Interindividual variability in platelet responsiveness: involvement of genetic factors

Abstract

Background: Platelets not only play a pivotal role in haemostasis and are critical mediators of thrombosis, but also intervene during infection and inflammation, promoting leukocyte modulation, angiogenesis, and fibroblast proliferation [1,2]. Platelets response is very heterogeneous, with hyper-reactive platelets exhibiting a more procoagulant activity, releasing microparticles and amplifying proinflammatory states [3]. Genetically, platelets are highly polymorphic [3], being an important aspect to investigate the mechanisms underlying platelets hyper-responsiveness as well as their potential for predict the adverse/benefit effects associated with antiplatelet therapies. Objective: To investigate the functional relevance of platelet polymorphisms related to platelet reactivity analysing multiple parameters of platelet activation (PA). Methods: Genotypes and allele frequencies of platelet polymorphisms (PP) PlA and HPA-2 were determined in 49 normal individuals from the North of Portugal.
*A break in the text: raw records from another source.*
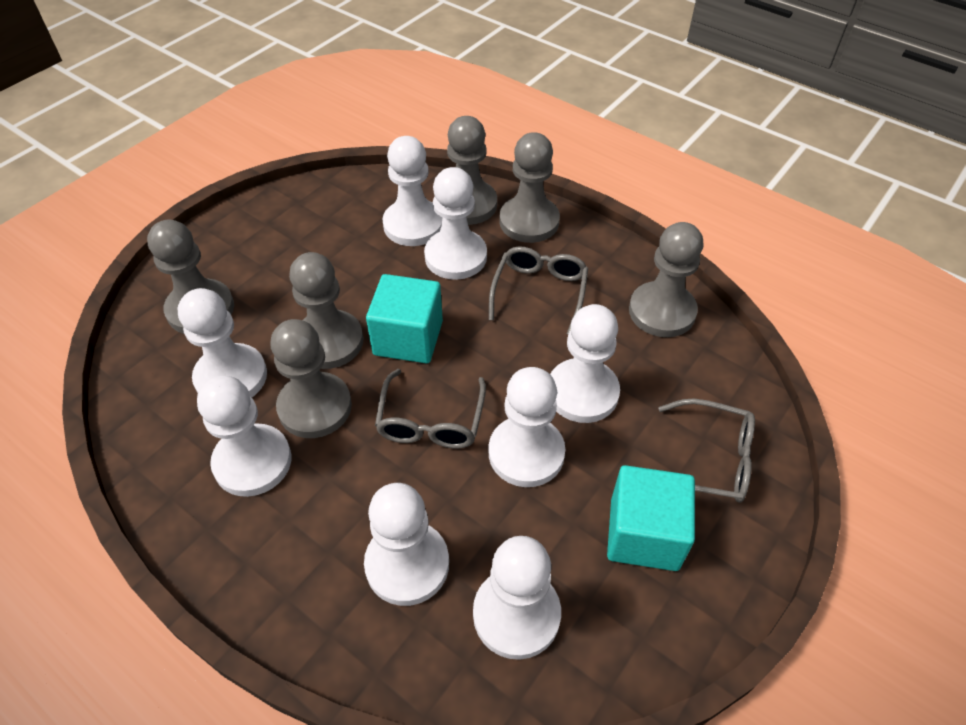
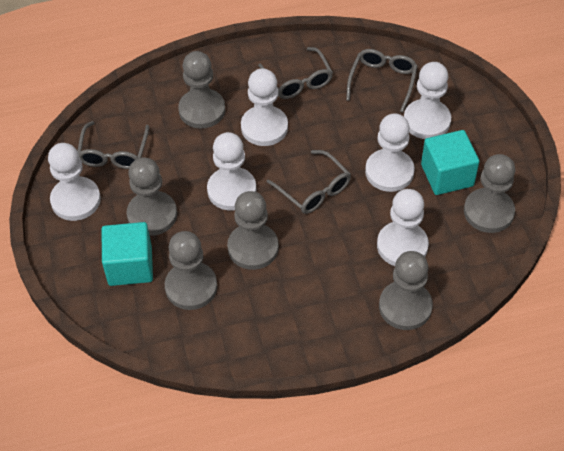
grey glasses: 3 -> 4
white pawn: 8 -> 6

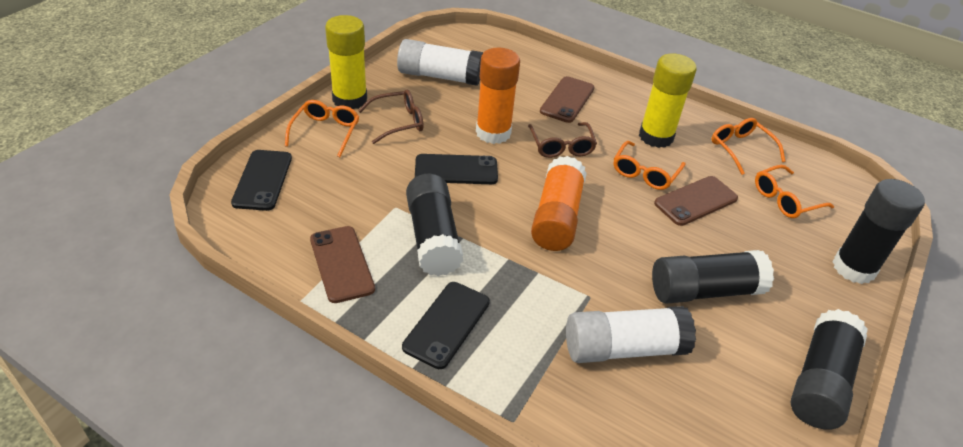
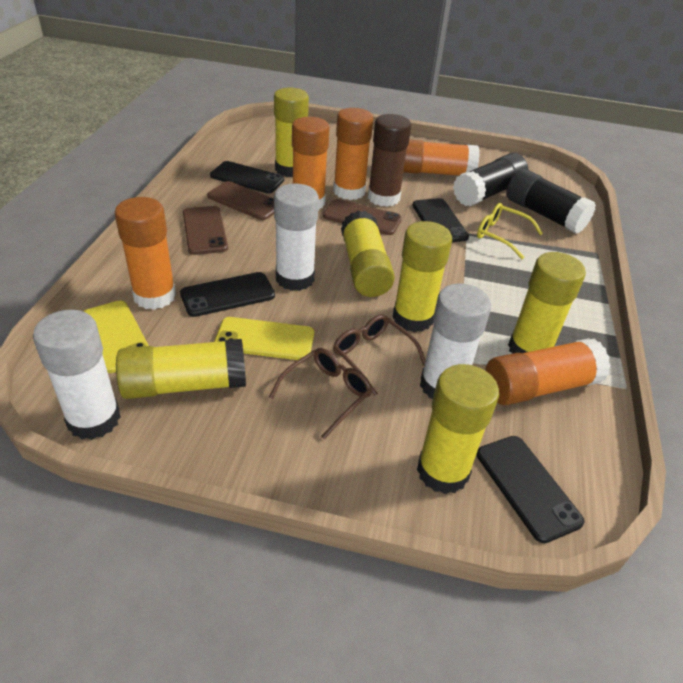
black glue stick: 4 -> 2
black phone: 3 -> 4
brown glue stick: 0 -> 1
orange glasses: 4 -> 0
orange glue stick: 2 -> 5
white glue stick: 2 -> 3
yellow glasses: 0 -> 1
yellow glue stick: 2 -> 6
yellow phone: 0 -> 2

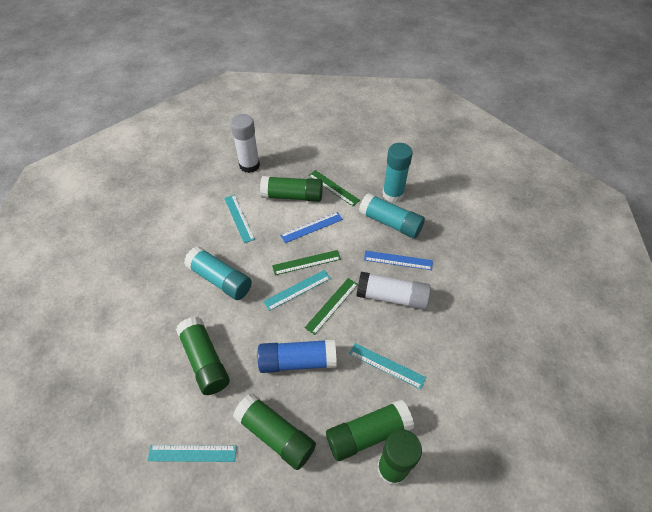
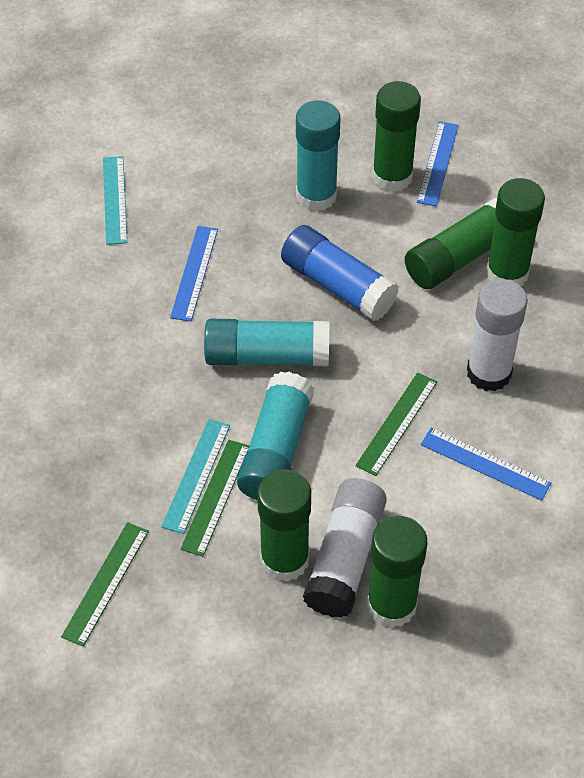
blue ruler: 2 -> 3
turquoise ruler: 4 -> 2

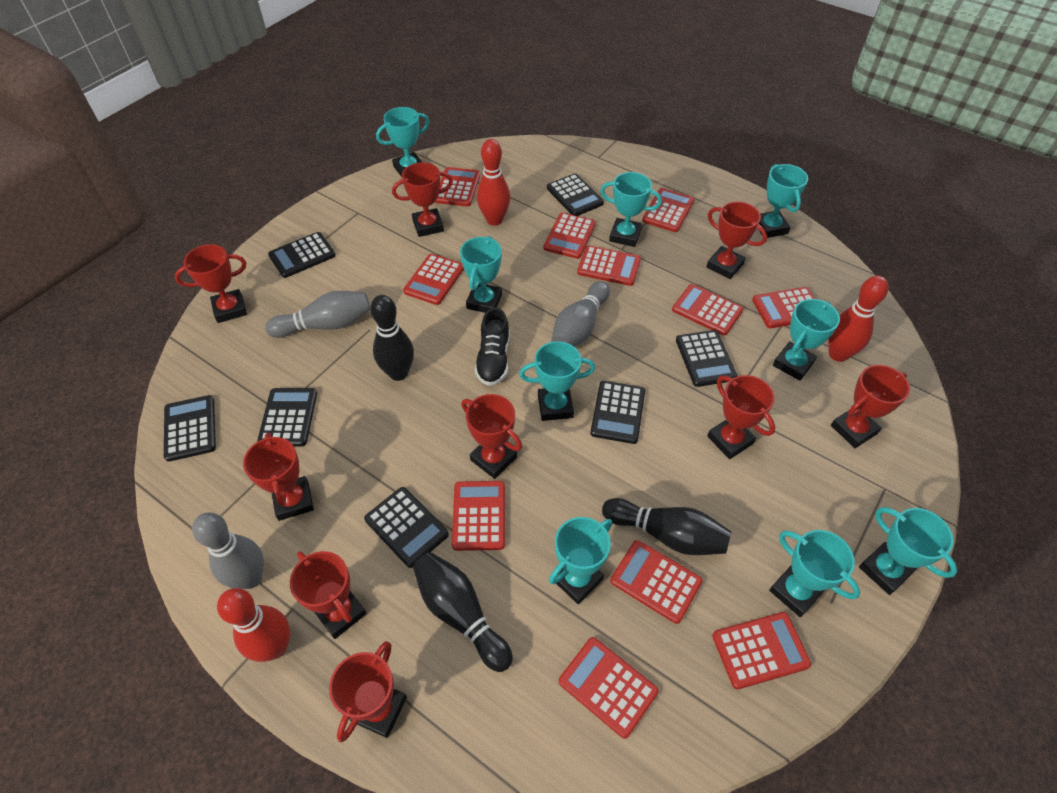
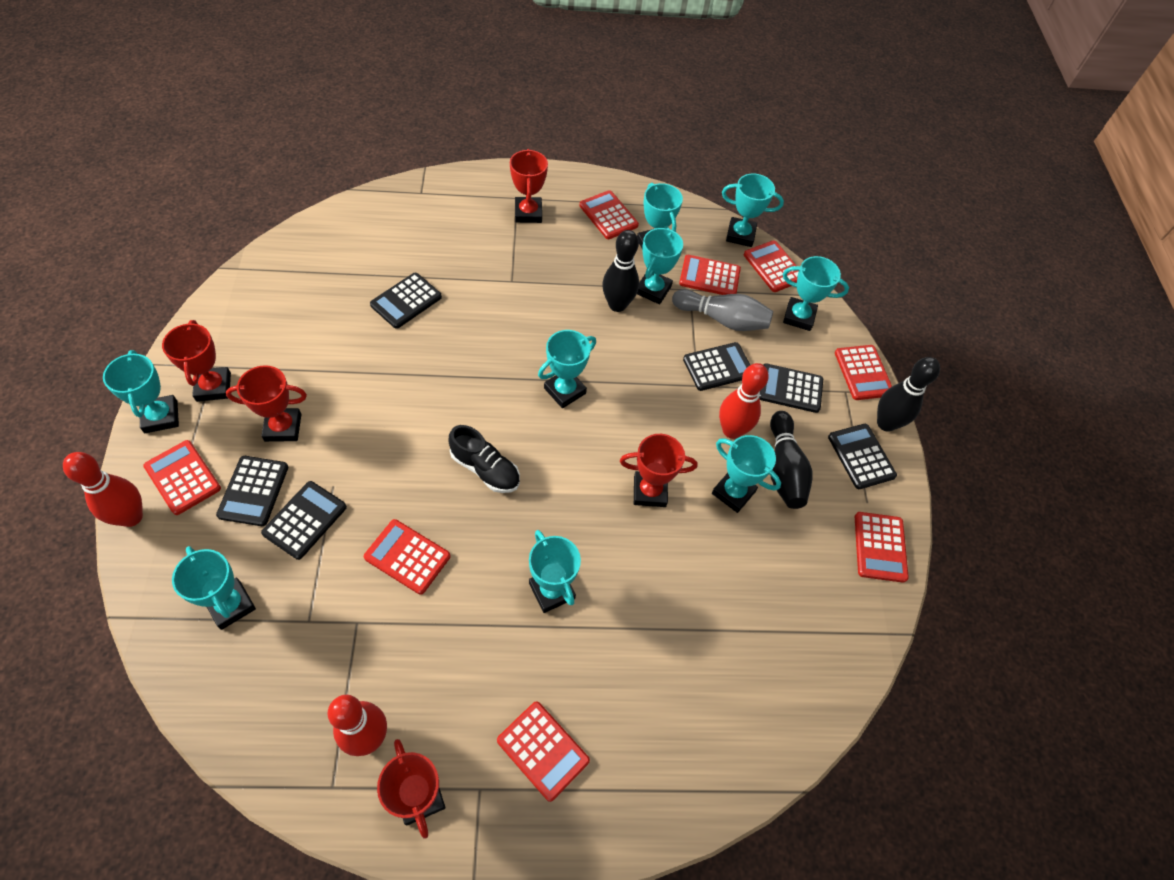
black calculator: 7 -> 6
grey bowling pin: 3 -> 1
red calculator: 11 -> 8
red trophy: 9 -> 5

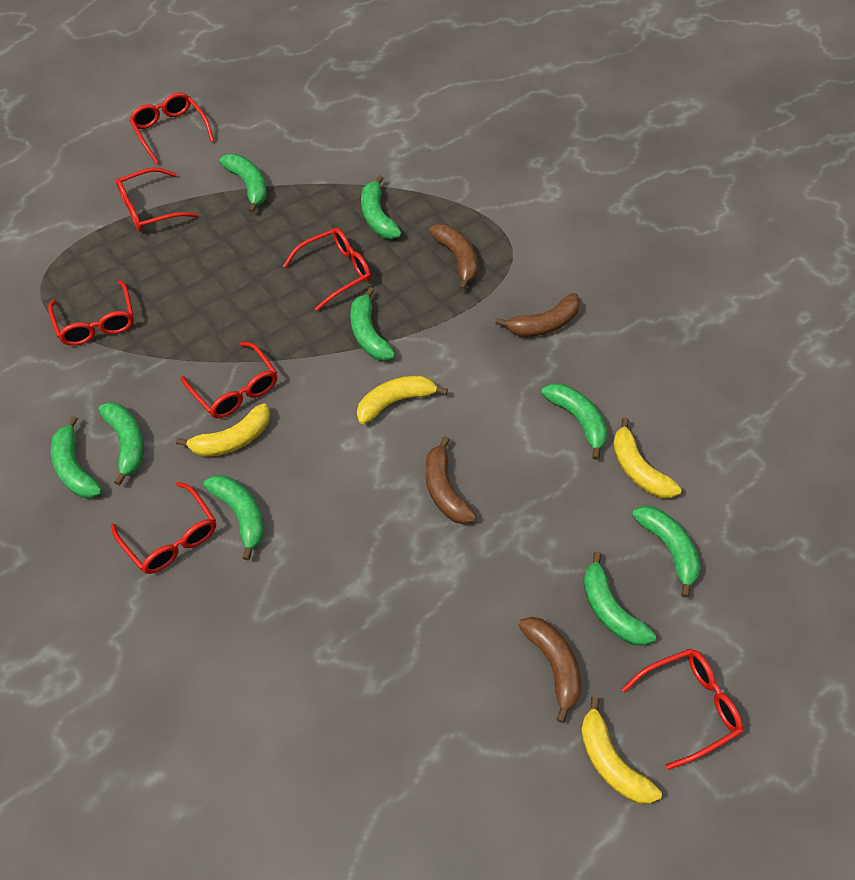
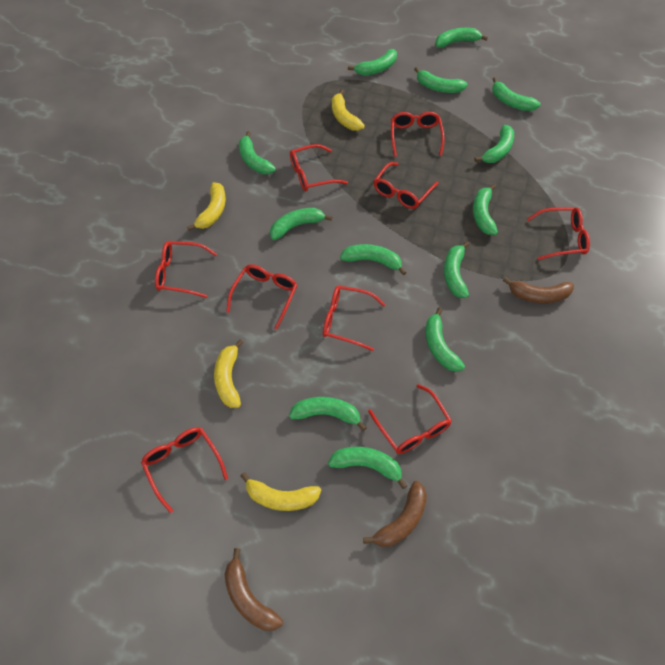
brown banana: 4 -> 3
green banana: 9 -> 13
red glasses: 7 -> 9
To characterize PA profile in basal conditions and in response to physiological agonists, we have applied aggregometry and flow cytometry to assess a panel of biochemical markers including calcium mobilization, pro-coagulant activity, GPIIbIIIa activated and P-selectin expression, and platelet-leukocyte interactions. Results: The obtained allelic frequencies for PlA and HPA-2 polymorphisms do not differ from those found in Caucasian populations. Our results are consistent with the idea that the presence of HPA-2b allele of GPIba is related with a higher basal PA and hyper-reactivity. Presence of PlA2 allele of GPIIIa also seems to be related with a platelet hyperactivity profile. Conclusions: PP as genetic risk factors for thrombosis must be carefully addressed, however our data support that PlA and HPA-2 variants are relevant in variability of platelet responsiveness, namely via ADP, and thus, playing a role in thrombogenesis. A comprehensive insight into these intricate biological processes, need large genetic and epidemiological studies but, understanding the functional role of PP may give us tools to develop and apply inter-individually based therapeutic strategies in antiplatelet therapy schedules.